A study published in the Jan. 30, 2008 New England Journal of Medicine found that mild head injuries sustained by soldiers in Iraq are the cause of a variety of neurological deficits and are a major factor in stress-related disorders.

As the number and duration of military deployments increase, so do the behavioral health needs of service members and their families. To better meet the demand for deployment-related mental health care for service members and their families, the Center for Deployment Psychology (CDP), a Department of Defense training consortium, has been established. The CDP, spearheaded by the American Psychological Association, is a tri-service center funded by Congress to train military and civilian psychologists, psychiatrists, social workers and other behavioral health professionals to provide high quality deployment-related behavioral health services to military personnel and their families.

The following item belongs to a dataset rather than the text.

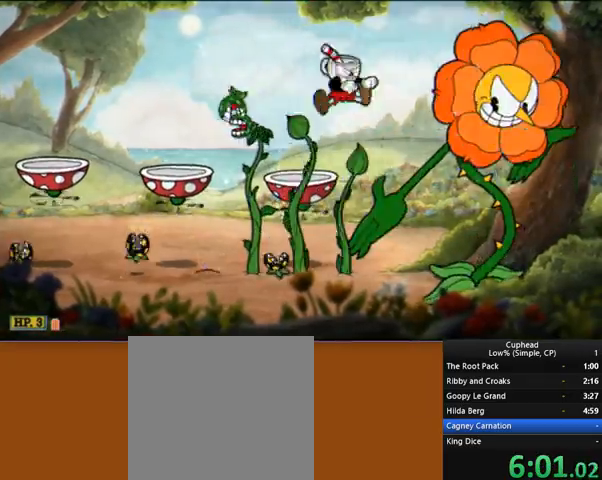
{"buttons": ["R2"], "left_stick": "center", "events": []}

On Wednesday, Feb. 13, 1:30 p.m. - 3:00 p.m. in Room HC-8 of the U.S. Capital, a panel of military and mental health experts sponsored by the American Psychological Association will address the impact of trauma facing the returning soldier and its effect on family members. The experts will also discuss the need for training military and civilian psychologists and other health professionals on the latest treatment approaches to help wounded soldiers deal with post-traumatic stress disorder, traumatic brain injury or issues in readjusting to civilian life following deployment to Iraq or Afghanistan.